### Exercise data
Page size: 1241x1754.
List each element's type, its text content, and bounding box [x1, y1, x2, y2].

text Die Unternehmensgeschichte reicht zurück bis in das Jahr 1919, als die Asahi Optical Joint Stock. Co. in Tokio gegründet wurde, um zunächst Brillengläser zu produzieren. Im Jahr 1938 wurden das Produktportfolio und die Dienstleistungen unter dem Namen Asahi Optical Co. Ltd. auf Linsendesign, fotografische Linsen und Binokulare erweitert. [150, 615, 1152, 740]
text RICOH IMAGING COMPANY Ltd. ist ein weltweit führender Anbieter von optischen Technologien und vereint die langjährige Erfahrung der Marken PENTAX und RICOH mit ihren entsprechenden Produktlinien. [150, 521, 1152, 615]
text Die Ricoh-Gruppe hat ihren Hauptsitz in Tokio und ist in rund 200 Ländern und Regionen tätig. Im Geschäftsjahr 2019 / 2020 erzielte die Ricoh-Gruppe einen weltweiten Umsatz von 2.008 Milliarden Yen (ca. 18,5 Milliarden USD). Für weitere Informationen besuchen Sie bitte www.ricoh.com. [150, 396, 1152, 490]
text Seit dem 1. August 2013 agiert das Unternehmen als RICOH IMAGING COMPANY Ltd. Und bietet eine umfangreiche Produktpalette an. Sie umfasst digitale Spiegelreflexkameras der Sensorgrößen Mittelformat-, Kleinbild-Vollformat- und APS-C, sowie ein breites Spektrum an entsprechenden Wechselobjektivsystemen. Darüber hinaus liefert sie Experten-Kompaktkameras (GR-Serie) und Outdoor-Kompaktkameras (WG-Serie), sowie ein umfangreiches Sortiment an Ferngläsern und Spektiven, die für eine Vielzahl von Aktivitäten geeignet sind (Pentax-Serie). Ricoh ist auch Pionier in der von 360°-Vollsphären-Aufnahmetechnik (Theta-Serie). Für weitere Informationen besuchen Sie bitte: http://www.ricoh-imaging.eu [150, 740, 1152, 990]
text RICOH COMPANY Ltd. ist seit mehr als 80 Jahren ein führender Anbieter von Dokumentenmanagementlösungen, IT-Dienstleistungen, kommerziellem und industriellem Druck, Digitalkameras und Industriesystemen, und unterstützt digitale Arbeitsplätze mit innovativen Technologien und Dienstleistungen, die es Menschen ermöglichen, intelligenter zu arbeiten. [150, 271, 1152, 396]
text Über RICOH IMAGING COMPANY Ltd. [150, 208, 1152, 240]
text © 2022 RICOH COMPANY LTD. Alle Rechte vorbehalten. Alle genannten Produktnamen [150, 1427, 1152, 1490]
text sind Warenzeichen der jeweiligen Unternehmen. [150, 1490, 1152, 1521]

* * *

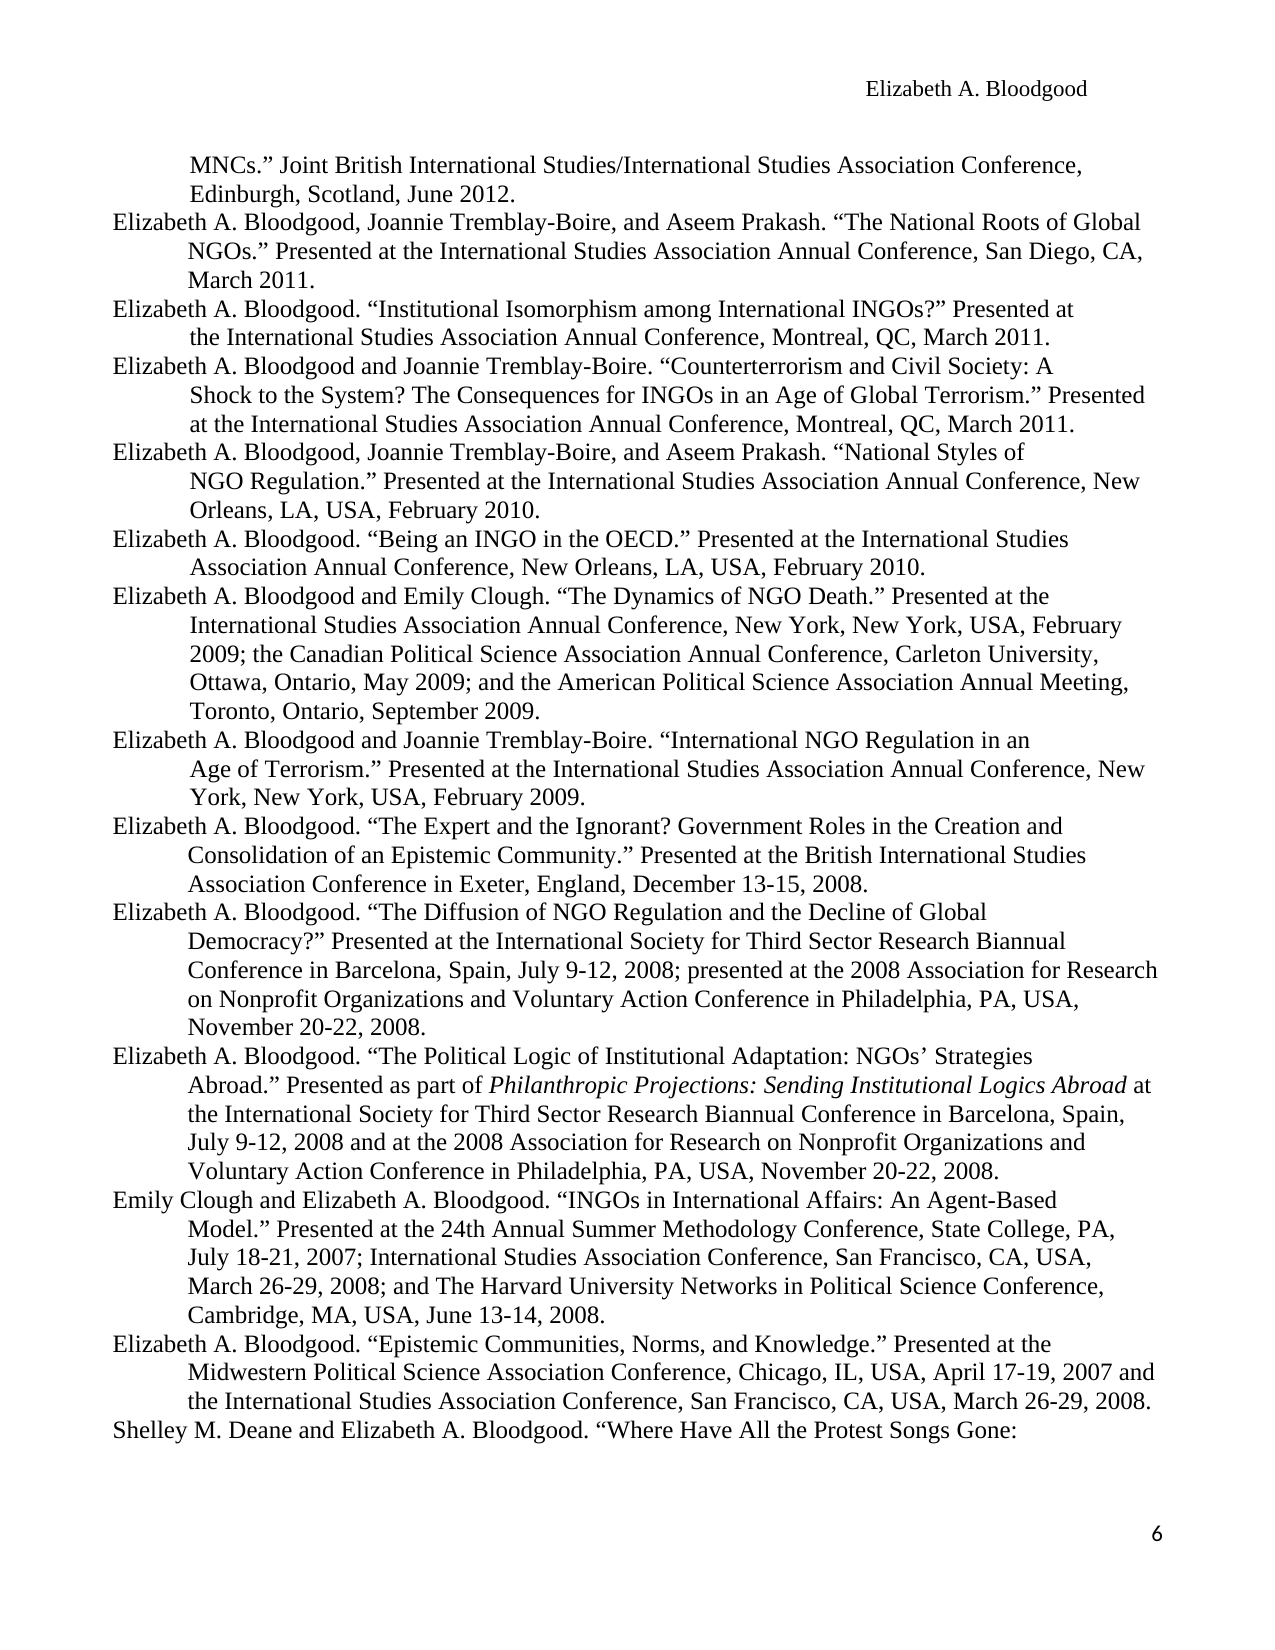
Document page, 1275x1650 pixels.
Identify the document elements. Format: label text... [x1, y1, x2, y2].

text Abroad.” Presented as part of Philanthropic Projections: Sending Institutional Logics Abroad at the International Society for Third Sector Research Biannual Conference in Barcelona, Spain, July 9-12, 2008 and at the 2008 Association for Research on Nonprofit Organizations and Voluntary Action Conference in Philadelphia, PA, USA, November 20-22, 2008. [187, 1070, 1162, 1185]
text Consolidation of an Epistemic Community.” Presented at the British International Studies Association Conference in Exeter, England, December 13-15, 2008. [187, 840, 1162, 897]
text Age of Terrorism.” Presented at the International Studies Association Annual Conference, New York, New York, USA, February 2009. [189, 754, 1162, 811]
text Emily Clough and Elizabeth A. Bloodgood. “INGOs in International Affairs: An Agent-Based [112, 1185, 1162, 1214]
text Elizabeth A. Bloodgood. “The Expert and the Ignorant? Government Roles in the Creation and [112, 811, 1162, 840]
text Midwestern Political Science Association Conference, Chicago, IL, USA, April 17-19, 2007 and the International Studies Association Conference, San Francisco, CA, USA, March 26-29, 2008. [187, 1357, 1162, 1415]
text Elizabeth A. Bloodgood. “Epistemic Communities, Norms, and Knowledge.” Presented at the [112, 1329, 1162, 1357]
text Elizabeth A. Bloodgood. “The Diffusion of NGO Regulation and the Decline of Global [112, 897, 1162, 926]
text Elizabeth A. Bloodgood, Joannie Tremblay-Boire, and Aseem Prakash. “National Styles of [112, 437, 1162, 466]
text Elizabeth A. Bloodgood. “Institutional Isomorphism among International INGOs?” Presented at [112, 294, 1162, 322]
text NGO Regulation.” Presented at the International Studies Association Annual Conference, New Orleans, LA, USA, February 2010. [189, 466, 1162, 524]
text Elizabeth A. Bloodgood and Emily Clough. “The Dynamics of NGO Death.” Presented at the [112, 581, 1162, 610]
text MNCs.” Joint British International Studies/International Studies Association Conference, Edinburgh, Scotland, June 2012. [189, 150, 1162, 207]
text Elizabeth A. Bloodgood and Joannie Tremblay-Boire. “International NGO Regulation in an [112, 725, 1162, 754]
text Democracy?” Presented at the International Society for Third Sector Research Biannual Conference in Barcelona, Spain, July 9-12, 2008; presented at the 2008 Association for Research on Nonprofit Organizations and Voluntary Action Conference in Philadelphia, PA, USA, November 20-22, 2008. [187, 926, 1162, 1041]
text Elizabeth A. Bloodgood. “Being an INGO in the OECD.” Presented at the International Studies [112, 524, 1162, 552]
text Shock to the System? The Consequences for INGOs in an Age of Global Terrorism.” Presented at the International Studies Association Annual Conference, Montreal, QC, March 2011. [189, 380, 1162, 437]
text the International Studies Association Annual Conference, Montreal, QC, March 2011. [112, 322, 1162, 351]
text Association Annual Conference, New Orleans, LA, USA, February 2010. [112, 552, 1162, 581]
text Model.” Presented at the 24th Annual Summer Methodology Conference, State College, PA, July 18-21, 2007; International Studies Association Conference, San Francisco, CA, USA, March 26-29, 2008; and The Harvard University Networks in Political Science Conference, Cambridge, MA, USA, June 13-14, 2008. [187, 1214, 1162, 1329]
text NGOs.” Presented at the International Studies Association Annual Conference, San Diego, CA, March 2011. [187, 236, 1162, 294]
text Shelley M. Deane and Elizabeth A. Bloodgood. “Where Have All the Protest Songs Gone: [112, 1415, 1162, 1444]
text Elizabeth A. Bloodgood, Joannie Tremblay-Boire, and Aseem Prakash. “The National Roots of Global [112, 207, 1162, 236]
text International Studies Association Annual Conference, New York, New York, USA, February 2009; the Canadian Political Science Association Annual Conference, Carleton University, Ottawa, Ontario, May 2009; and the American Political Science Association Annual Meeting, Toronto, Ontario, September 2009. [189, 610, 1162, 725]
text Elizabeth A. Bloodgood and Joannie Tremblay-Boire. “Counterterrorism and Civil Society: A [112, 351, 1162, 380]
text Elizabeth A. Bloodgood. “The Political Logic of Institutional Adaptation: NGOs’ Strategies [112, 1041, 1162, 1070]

### Task directions
Lines holding the word "Institutional" should be copied from the entries above.

### Solved problem
text Abroad.” Presented as part of Philanthropic Projections: Sending Institutional Logics Abroad at the International Society for Third Sector Research Biannual Conference in Barcelona, Spain, July 9-12, 2008 and at the 2008 Association for Research on Nonprofit Organizations and Voluntary Action Conference in Philadelphia, PA, USA, November 20-22, 2008. [187, 1070, 1162, 1185]
text Elizabeth A. Bloodgood. “Institutional Isomorphism among International INGOs?” Presented at [112, 294, 1162, 322]
text Elizabeth A. Bloodgood. “The Political Logic of Institutional Adaptation: NGOs’ Strategies [112, 1041, 1162, 1070]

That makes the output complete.